§ PROMPT
Would you tally how many lines in the records include the word "říká"? Reply with the number only.

§ Collected data
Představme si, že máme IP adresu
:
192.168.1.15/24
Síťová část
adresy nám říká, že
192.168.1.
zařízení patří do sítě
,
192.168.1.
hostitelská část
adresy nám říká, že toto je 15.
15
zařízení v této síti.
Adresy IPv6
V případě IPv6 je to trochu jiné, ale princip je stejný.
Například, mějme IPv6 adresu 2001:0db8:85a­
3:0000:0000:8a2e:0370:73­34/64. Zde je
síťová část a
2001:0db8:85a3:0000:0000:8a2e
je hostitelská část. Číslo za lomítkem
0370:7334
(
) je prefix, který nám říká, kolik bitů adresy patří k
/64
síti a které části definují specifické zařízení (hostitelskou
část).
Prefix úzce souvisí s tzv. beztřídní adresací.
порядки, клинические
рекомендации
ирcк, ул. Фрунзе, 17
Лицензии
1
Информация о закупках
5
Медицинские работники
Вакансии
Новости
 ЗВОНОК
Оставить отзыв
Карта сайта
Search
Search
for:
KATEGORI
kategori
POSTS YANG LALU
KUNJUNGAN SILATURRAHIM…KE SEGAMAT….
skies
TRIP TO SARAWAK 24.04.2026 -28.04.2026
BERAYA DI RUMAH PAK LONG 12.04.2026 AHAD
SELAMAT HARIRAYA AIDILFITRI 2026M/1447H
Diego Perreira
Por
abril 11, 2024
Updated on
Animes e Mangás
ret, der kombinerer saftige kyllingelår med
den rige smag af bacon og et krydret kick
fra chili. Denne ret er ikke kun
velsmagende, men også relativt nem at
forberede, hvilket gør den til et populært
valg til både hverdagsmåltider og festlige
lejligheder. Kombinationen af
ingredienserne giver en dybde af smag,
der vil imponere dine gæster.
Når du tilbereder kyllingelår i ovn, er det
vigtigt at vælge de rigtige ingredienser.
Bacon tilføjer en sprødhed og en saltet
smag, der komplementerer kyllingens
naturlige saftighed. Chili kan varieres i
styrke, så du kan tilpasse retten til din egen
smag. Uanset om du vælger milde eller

§ TASK ANSWER
3